WHAT YOU HAVE TO DO
Copy out the records word for word, from their first line through the line containing "DogParks.co", including both.

####################

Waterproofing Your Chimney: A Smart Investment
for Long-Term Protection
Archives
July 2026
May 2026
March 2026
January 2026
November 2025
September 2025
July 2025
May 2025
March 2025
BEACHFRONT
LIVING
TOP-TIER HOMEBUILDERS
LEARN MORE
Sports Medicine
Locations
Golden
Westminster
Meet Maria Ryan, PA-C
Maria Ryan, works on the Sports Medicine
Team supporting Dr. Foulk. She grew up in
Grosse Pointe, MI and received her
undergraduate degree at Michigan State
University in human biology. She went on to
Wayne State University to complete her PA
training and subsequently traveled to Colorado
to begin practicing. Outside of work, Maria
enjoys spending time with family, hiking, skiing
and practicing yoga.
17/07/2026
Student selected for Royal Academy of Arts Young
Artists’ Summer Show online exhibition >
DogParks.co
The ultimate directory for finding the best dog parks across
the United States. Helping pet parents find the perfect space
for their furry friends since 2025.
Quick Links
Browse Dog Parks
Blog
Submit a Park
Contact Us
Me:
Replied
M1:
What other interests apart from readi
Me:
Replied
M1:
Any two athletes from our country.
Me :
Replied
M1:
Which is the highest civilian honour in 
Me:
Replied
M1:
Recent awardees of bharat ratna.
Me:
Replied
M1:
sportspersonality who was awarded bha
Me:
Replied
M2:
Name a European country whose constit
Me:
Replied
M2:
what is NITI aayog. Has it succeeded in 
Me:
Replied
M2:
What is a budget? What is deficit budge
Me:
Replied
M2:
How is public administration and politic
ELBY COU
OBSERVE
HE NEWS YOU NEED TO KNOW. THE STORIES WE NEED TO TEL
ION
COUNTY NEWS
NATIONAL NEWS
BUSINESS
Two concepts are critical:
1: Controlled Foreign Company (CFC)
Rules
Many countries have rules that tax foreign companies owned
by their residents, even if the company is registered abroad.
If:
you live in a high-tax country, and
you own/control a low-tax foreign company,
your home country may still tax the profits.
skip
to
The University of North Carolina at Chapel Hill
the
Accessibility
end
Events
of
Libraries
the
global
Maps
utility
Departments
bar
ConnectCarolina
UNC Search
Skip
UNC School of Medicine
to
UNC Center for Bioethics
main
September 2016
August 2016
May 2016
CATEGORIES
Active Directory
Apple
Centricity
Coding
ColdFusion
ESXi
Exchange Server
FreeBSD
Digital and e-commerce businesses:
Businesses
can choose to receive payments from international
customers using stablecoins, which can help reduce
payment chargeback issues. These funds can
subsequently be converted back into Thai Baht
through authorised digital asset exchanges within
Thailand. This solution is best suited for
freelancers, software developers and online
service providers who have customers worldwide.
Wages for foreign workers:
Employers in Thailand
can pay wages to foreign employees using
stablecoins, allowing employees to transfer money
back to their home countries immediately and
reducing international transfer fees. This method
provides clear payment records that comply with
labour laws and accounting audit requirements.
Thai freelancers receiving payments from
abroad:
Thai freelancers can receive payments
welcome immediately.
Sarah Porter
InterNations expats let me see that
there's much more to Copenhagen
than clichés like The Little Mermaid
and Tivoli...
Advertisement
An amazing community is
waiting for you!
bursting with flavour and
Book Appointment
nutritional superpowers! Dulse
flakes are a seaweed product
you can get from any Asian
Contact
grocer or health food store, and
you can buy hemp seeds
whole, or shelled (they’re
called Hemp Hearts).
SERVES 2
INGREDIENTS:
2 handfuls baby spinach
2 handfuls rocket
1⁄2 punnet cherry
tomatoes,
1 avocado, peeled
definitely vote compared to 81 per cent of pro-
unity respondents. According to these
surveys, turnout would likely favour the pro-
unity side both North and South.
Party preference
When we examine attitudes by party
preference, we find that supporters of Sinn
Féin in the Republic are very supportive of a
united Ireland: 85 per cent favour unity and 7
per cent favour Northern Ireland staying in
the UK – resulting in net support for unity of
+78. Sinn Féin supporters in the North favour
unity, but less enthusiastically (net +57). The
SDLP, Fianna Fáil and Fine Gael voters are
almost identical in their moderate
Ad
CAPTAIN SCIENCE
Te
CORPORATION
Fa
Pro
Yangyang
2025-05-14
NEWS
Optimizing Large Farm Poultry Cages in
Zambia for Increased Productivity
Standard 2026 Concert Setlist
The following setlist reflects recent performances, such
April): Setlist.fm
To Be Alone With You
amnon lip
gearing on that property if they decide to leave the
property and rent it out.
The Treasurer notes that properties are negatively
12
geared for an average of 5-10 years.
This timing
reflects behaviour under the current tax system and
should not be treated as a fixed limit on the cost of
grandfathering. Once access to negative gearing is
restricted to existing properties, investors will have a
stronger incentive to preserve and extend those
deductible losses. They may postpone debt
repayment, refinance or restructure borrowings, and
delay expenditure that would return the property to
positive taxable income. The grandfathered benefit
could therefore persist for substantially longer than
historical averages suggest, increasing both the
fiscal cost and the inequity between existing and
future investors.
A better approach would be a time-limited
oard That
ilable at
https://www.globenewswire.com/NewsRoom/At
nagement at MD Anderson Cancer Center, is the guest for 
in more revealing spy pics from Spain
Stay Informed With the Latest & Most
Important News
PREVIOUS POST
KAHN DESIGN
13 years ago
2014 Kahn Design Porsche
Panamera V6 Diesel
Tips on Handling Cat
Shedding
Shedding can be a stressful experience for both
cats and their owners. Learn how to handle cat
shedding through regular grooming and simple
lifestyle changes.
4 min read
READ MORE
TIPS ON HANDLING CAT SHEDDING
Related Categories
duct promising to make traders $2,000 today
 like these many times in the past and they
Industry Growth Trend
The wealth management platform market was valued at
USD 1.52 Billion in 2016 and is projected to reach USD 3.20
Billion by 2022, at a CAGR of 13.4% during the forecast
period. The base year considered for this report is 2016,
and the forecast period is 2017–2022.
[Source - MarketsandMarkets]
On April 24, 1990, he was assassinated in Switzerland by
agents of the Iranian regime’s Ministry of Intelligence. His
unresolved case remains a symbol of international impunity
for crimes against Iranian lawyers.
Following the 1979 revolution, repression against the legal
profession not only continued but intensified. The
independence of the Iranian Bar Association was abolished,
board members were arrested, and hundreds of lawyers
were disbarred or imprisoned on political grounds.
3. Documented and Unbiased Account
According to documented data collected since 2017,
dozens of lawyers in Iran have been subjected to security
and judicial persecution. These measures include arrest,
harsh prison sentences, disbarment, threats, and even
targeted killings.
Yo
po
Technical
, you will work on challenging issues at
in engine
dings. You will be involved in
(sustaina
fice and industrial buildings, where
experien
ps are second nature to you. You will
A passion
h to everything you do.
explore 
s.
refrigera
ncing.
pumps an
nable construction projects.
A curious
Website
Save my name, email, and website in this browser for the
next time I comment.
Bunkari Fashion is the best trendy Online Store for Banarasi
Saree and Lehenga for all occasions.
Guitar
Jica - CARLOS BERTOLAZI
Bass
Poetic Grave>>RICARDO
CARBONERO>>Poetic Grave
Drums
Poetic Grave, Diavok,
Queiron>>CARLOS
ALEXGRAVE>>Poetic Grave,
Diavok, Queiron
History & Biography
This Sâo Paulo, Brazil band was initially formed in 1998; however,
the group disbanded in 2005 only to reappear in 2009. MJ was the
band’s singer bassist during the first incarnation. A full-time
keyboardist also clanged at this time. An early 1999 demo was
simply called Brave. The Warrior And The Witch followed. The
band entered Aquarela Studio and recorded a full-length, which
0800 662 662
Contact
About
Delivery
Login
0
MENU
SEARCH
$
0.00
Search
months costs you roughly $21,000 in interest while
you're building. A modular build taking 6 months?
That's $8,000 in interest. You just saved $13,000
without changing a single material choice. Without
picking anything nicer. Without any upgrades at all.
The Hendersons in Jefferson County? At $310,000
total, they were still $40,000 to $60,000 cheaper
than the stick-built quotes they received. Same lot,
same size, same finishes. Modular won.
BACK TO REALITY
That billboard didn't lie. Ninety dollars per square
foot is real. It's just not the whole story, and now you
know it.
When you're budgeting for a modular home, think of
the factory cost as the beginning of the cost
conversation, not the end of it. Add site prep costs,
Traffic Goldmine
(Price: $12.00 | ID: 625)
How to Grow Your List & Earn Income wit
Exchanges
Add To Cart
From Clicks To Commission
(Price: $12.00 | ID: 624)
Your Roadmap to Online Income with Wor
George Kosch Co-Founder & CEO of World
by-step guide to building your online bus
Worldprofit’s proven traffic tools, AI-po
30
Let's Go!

####################

RESPONSE TO THE TASK
Waterproofing Your Chimney: A Smart Investment
for Long-Term Protection
Archives
July 2026
May 2026
March 2026
January 2026
November 2025
September 2025
July 2025
May 2025
March 2025
BEACHFRONT
LIVING
TOP-TIER HOMEBUILDERS
LEARN MORE
Sports Medicine
Locations
Golden
Westminster
Meet Maria Ryan, PA-C
Maria Ryan, works on the Sports Medicine
Team supporting Dr. Foulk. She grew up in
Grosse Pointe, MI and received her
undergraduate degree at Michigan State
University in human biology. She went on to
Wayne State University to complete her PA
training and subsequently traveled to Colorado
to begin practicing. Outside of work, Maria
enjoys spending time with family, hiking, skiing
and practicing yoga.
17/07/2026
Student selected for Royal Academy of Arts Young
Artists’ Summer Show online exhibition >
DogParks.co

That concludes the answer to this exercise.